Imam Ibnu Al-Qayyim berkata:

إِنَّ لِلْقُلُوْبِ مَفَاتِيْحَ أَدْنَاهَا الْإِبْتِسَامَةُ وَأَعْلَاهَا اَلْكَلِمَةُ الطَّيِّبَةُ

"Sesungguhnya hati memiliki banyak kunci. Kunci paling rendah adalah tersenyum. Dan kunci paling tinggi adalah tutur kata yang baik yang lemah lembut."

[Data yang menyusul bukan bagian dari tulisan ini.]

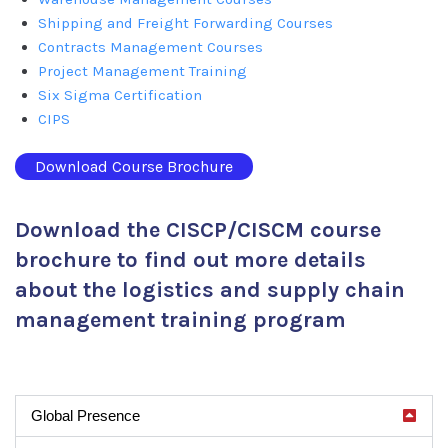
Shipping and Freight Forwarding Courses
Contracts Management Courses
Project Management Training
Six Sigma Certification
CIPS
Download Course Brochure
Download the CISCP/CISCM course
brochure to find out more details
about the logistics and supply chain
management training program
Global Presence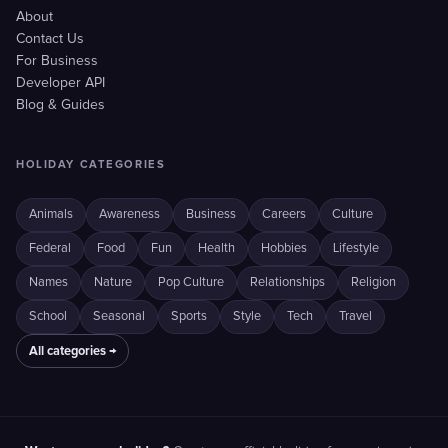
About
Contact Us
For Business
Developer API
Blog & Guides
HOLIDAY CATEGORIES
Animals
Awareness
Business
Careers
Culture
Federal
Food
Fun
Health
Hobbies
Lifestyle
Names
Nature
Pop Culture
Relationships
Religion
School
Seasonal
Sports
Style
Tech
Travel
All categories →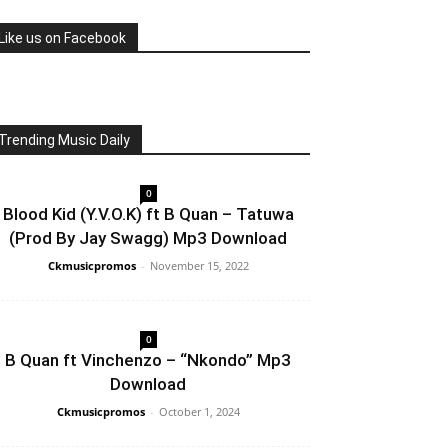
Like us on Facebook
Trending Music Daily
0
Blood Kid (Y.V.O.K) ft B Quan – Tatuwa
(Prod By Jay Swagg) Mp3 Download
Ckmusicpromos
-
November 15, 2022
0
B Quan ft Vinchenzo – “Nkondo” Mp3
Download
Ckmusicpromos
-
October 1, 2024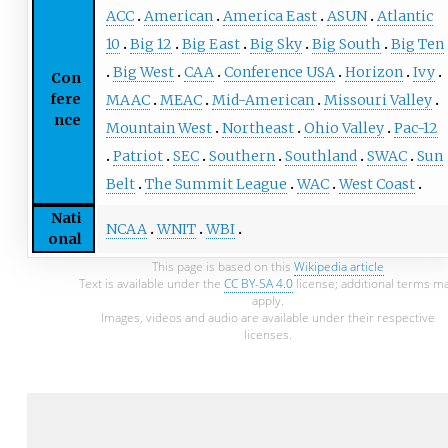
ACC
American
America East
ASUN
Atlantic
10
Big 12
Big East
Big Sky
Big South
Big Ten
Big West
CAA
Conference USA
Horizon
Ivy
Con
fere
MAAC
MEAC
Mid-American
Missouri Valley
nce
Mountain West
Northeast
Ohio Valley
Pac-12
Patriot
SEC
Southern
Southland
SWAC
Sun
Belt
The Summit League
WAC
West Coast
Nati
NCAA
WNIT
WBI
onal
This page is based on this
Wikipedia article
Text is available under the
CC BY-SA 4.0
license; additional terms m
apply.
Images, videos and audio are available under their respective
licenses.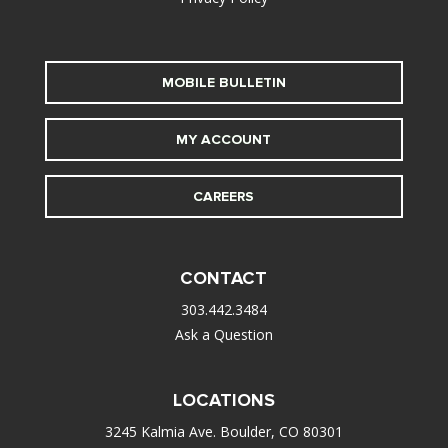
MOBILE BULLETIN
MY ACCOUNT
CAREERS
CONTACT
303.442.3484
Ask a Question
LOCATIONS
3245 Kalmia Ave. Boulder, CO 80301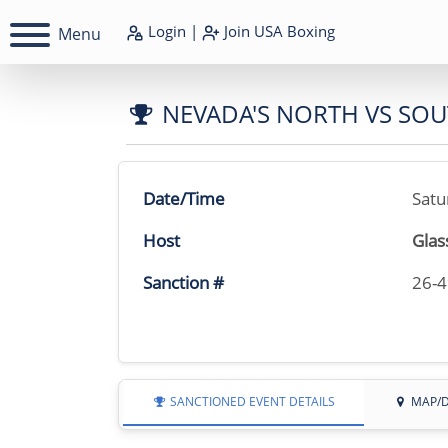
Login
|
Join
USA Boxing
Menu
NEVADA'S NORTH VS SO
Date/Time
Satu
Host
Glas
Sanction #
26-
SANCTIONED EVENT DETAILS
MAP/D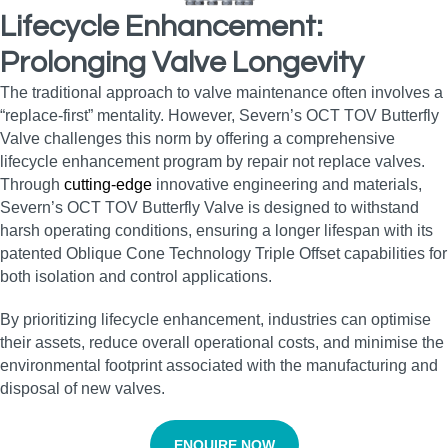
Lifecycle Enhancement:
Prolonging Valve Longevity
The traditional approach to valve maintenance often involves a
“replace-first” mentality. However, Severn’s OCT TOV Butterfly
Valve challenges this norm by offering a comprehensive
lifecycle enhancement program by repair not replace valves.
Through
cutting-edge
innovative engineering and materials,
Severn’s OCT TOV Butterfly Valve is designed to withstand
harsh operating conditions, ensuring a longer lifespan with its
patented Oblique Cone Technology Triple Offset capabilities for
both isolation and control applications.
By prioritizing lifecycle enhancement, industries can optimise
their assets, reduce overall operational costs, and minimise the
environmental footprint associated with the manufacturing and
disposal of new valves.
ENQUIRE NOW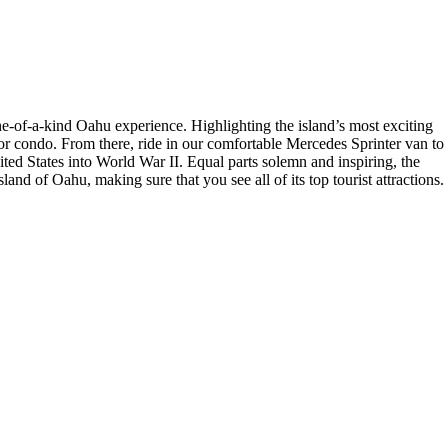
ne-of-a-kind Oahu experience. Highlighting the island’s most exciting
 or condo. From there, ride in our comfortable Mercedes Sprinter van to
ited States into World War II. Equal parts solemn and inspiring, the
nd of Oahu, making sure that you see all of its top tourist attractions.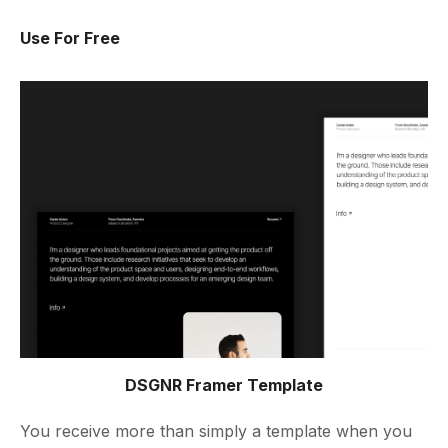
Use For Free
DSGNR Framer Template
You receive more than simply a template when you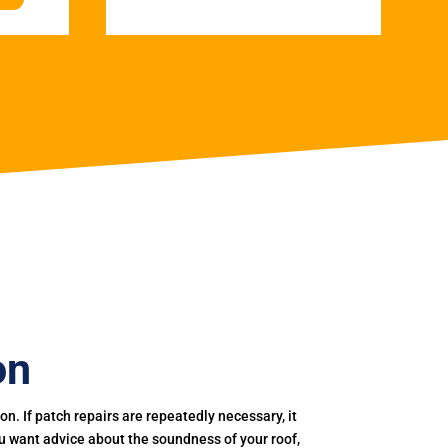
on
. If patch repairs are repeatedly necessary, it
you want advice about the soundness of your roof,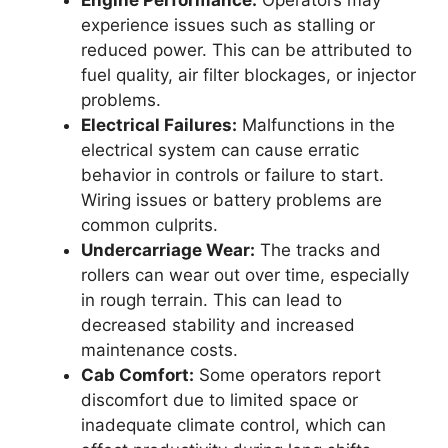
experience issues such as stalling or
reduced power. This can be attributed to
fuel quality, air filter blockages, or injector
problems.
Electrical Failures:
Malfunctions in the
electrical system can cause erratic
behavior in controls or failure to start.
Wiring issues or battery problems are
common culprits.
Undercarriage Wear:
The tracks and
rollers can wear out over time, especially
in rough terrain. This can lead to
decreased stability and increased
maintenance costs.
Cab Comfort:
Some operators report
discomfort due to limited space or
inadequate climate control, which can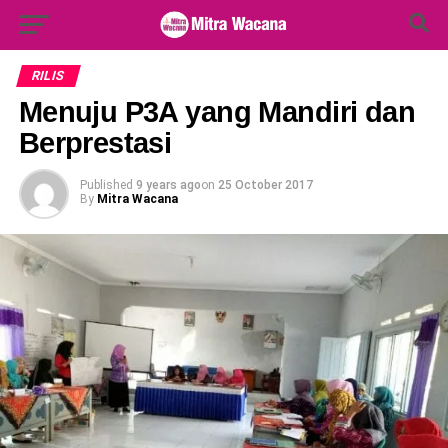
Search Button
Search
for:
RILIS
Menuju P3A yang Mandiri dan
Berprestasi
Published
9 years ago
on
25 October 2017
By
Mitra Wacana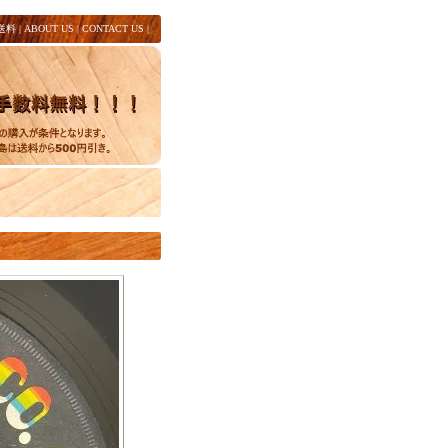
送料
|
ABOUT US
|
CONTACT US
|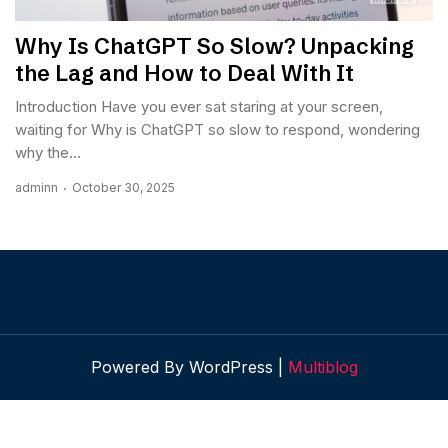
Why Is ChatGPT So Slow? Unpacking
the Lag and How to Deal With It
Introduction Have you ever sat staring at your screen,
waiting for Why is ChatGPT so slow to respond, wondering
why the...
adminn
October 30, 2025
Powered By WordPress |
Multiblog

Begitupun dengan rakyat dalam menyikapi baik buruknya seorang pemimpin. Al-Imam Al-Habib Abdullah bin Alawi Al-Haddad berkata dalam kitabnya, Ad-Da'wah At-Tammah wa At-Tadzkirah Al-‘Ammah:

وَمَهْمَا كَانَ الْوَالِي مُصْلِحًا حُسْنَ الرِّعَايَةِ جَمِيْلَ السِّيْرَةِ، كَانَ عَلَى الرَّعِيَّةِ أَنْ يُعِيْنُوْهُ بِالدُّعَاءِ لَهُ، وَالثَّنَاءُ عَلَيْهِ بِالْخَيْرِ

"Jika seorang pemimpin membawa kemaslahatan untuk rakyat, mempunyai kinerja bagus, maka rakyat harus membantunya dengan berdoa serta memuji atas kinerjanya."

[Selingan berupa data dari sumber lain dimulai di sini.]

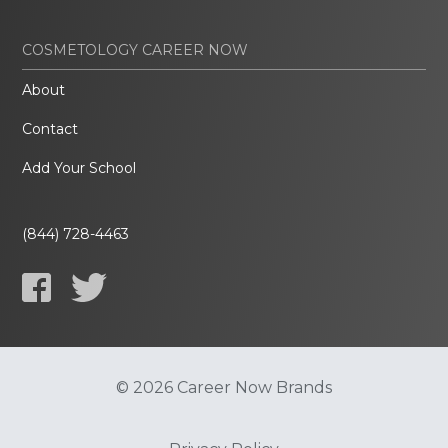
COSMETOLOGY CAREER NOW
About
Contact
Add Your School
(844) 728-4463
© 2026 Career Now Brands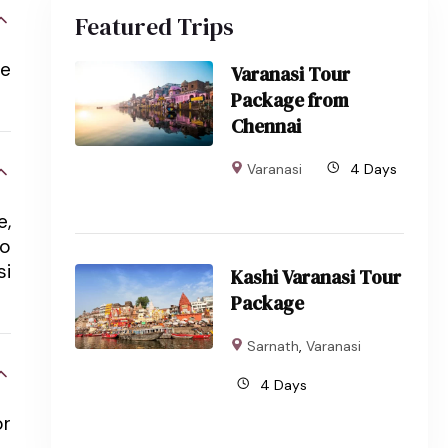
Featured Trips
he
Varanasi Tour
Package from
Chennai
Varanasi
4 Days
e,
to
si
Kashi Varanasi Tour
Package
Sarnath
,
Varanasi
4 Days
or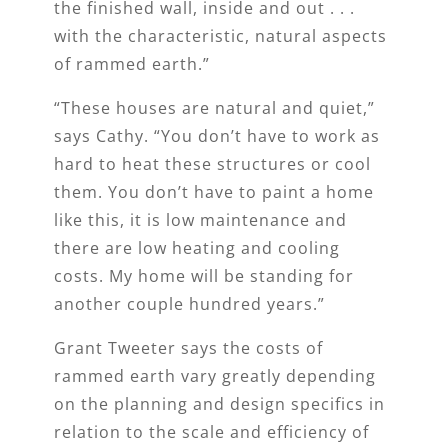
the finished wall, inside and out . . .
with the characteristic, natural aspects
of rammed earth.”
“These houses are natural and quiet,”
says Cathy. “You don’t have to work as
hard to heat these structures or cool
them. You don’t have to paint a home
like this, it is low maintenance and
there are low heating and cooling
costs. My home will be standing for
another couple hundred years.”
Grant Tweeter says the costs of
rammed earth vary greatly depending
on the planning and design specifics in
relation to the scale and efficiency of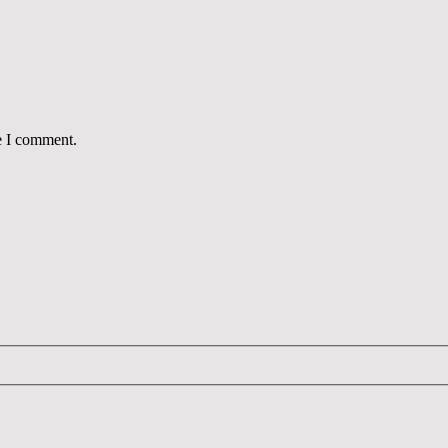
e I comment.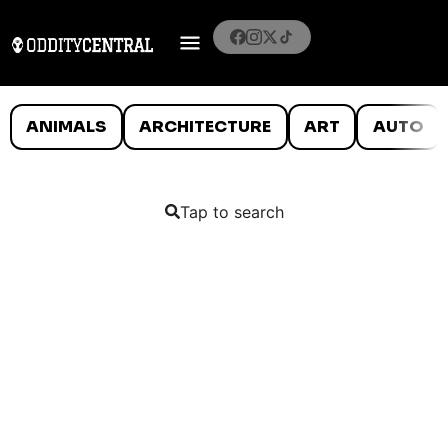
ANIMALS
ARCHITECTURE
ART
AUTO
Tap to search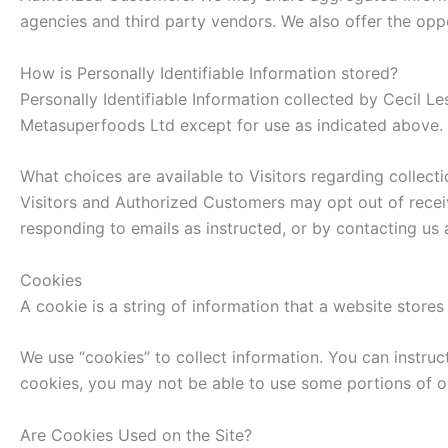
agencies and third party vendors. We also offer the oppo
How is Personally Identifiable Information stored?
Personally Identifiable Information collected by Cecil Le
Metasuperfoods Ltd except for use as indicated above.
What choices are available to Visitors regarding collecti
Visitors and Authorized Customers may opt out of receiv
responding to emails as instructed, or by contacting 
Cookies
A cookie is a string of information that a website stores 
We use “cookies” to collect information. You can instruc
cookies, you may not be able to use some portions of o
Are Cookies Used on the Site?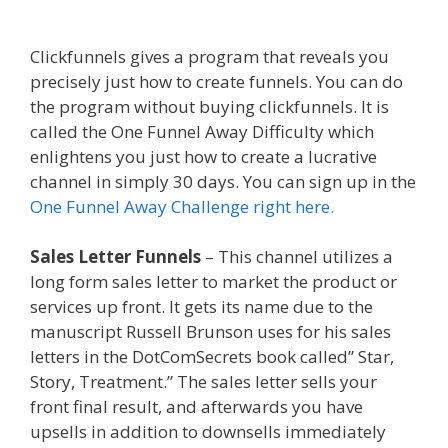
Shopify
Clickfunnels gives a program that reveals you
precisely just how to create funnels. You can do
the program without buying clickfunnels. It is
called the One Funnel Away Difficulty which
enlightens you just how to create a lucrative
channel in simply 30 days. You can sign up in the
One Funnel Away Challenge right here.
Sales Letter Funnels
– This channel utilizes a
long form sales letter to market the product or
services up front. It gets its name due to the
manuscript Russell Brunson uses for his sales
letters in the DotComSecrets book called” Star,
Story, Treatment.” The sales letter sells your
front final result, and afterwards you have
upsells in addition to downsells immediately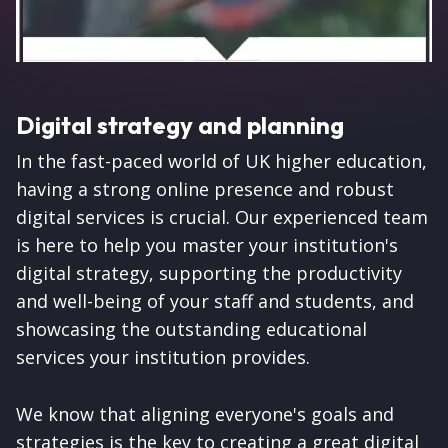
Digital strategy and planning
In the fast-paced world of UK higher education,
having a strong online presence and robust
digital services is crucial. Our experienced team
is here to help you master your institution's
digital strategy, supporting the productivity
and well-being of your staff and students, and
showcasing the outstanding educational
services your institution provides.
We know that aligning everyone's goals and
strategies is the key to creating a great digital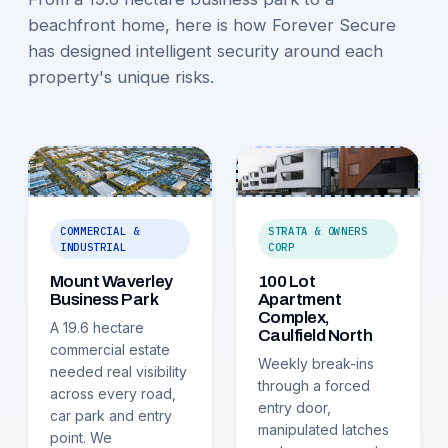
beachfront home, here is how Forever Secure
has designed intelligent security around each
property's unique risks.
COMMERCIAL &
STRATA & OWNERS
INDUSTRIAL
CORP
Mount Waverley
100 Lot
Business Park
Apartment
Complex,
A 19.6 hectare
Caulfield North
commercial estate
Weekly break-ins
needed real visibility
through a forced
across every road,
entry door,
car park and entry
manipulated latches
point. We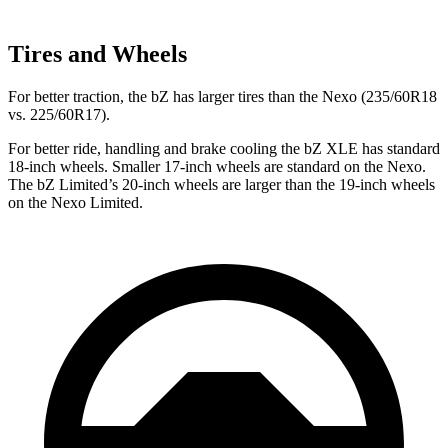
Tires and Wheels
For better traction, the bZ has larger tires than the Nexo (235/60R18
vs. 225/60R17).
For better ride, handling and brake cooling the bZ XLE has standard
18-inch wheels. Smaller 17-inch wheels are standard on the Nexo.
The bZ Limited’s 20-inch wheels are larger than the 19-inch wheels
on the Nexo Limited.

وَمَهْمَا كَانَ مُفْسِداً مُخَلَّطًا، كَانَ عَلَيْهِمْ أَنْ يَدْعُوا لَهُ بِالصَّلَاحِ وَالتَّوْفِيْقِ وَالْاِسْتِقَامَةِ، وَأَلَّا يُشْغِلُوا أَلْسِنَتَهُمْ بِذَمِّهِ وَالدُّعَاءِ عَلَيْهِ فَإِنَّ ذَلِكَ يَزِيْدُ فِي فَسَادِهِ وَاِعْوِجَاجِهِ، وَيَعُوْدُ وَبَالُ ذَلِكَ عَلَيْهِمْ

"Jika dia membawa kerusakan, mencampur aduk kebenaran dan kebathilan, maka rakyat harus mendoakannya agar dapat petunjuk dari Allah SWT. Dan janganlah sibuk mencela dan berdoa buruk untuknya. Karena itu hanya akan menambah kerusakan dan kezalimannya. Dan kita sendiri yang akan merasakan dampak buruknya."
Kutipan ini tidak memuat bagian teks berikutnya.